## WHAT YOU ARE ASKED TO DO:
Show the lines below where "that" occurs.

## DATA FOR REVIEW:
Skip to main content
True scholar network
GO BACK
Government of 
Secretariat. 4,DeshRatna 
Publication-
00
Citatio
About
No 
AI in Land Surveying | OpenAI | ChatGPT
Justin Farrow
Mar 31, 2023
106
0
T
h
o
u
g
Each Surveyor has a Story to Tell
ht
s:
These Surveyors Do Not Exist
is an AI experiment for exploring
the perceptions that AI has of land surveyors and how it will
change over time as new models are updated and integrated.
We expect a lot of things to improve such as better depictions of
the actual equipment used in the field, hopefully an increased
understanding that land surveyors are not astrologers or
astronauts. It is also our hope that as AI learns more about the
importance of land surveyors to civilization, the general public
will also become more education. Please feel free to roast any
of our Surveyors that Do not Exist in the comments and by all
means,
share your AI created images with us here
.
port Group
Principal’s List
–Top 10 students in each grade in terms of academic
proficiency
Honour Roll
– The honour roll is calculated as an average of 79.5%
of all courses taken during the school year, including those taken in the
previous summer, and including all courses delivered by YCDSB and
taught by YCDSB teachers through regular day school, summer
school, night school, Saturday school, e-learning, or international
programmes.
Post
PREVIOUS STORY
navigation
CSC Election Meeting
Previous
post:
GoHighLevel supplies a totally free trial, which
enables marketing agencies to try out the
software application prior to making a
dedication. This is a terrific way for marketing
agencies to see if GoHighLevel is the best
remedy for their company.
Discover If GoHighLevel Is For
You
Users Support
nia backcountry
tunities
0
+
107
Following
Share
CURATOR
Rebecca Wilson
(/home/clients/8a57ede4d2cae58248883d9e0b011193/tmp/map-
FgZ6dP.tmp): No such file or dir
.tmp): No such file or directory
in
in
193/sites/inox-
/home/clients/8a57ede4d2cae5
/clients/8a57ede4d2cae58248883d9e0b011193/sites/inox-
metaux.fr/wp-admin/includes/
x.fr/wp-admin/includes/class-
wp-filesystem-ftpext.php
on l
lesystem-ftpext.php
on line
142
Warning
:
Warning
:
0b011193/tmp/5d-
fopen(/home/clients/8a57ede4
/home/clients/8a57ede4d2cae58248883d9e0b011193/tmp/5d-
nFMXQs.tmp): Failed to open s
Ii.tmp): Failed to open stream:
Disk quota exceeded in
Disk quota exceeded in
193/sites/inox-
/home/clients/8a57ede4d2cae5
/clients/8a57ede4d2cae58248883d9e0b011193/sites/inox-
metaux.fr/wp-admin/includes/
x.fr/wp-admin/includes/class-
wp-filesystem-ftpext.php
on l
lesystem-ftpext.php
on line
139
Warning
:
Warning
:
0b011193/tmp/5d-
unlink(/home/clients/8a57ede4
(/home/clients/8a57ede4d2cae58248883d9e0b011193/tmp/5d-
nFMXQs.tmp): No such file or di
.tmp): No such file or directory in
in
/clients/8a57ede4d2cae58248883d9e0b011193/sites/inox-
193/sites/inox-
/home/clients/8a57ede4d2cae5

## WRITTEN RESPONSE:
the perceptions that AI has of land surveyors and how it will
understanding that land surveyors are not astrologers or
astronauts. It is also our hope that as AI learns more about the
of our Surveyors that Do not Exist in the comments and by all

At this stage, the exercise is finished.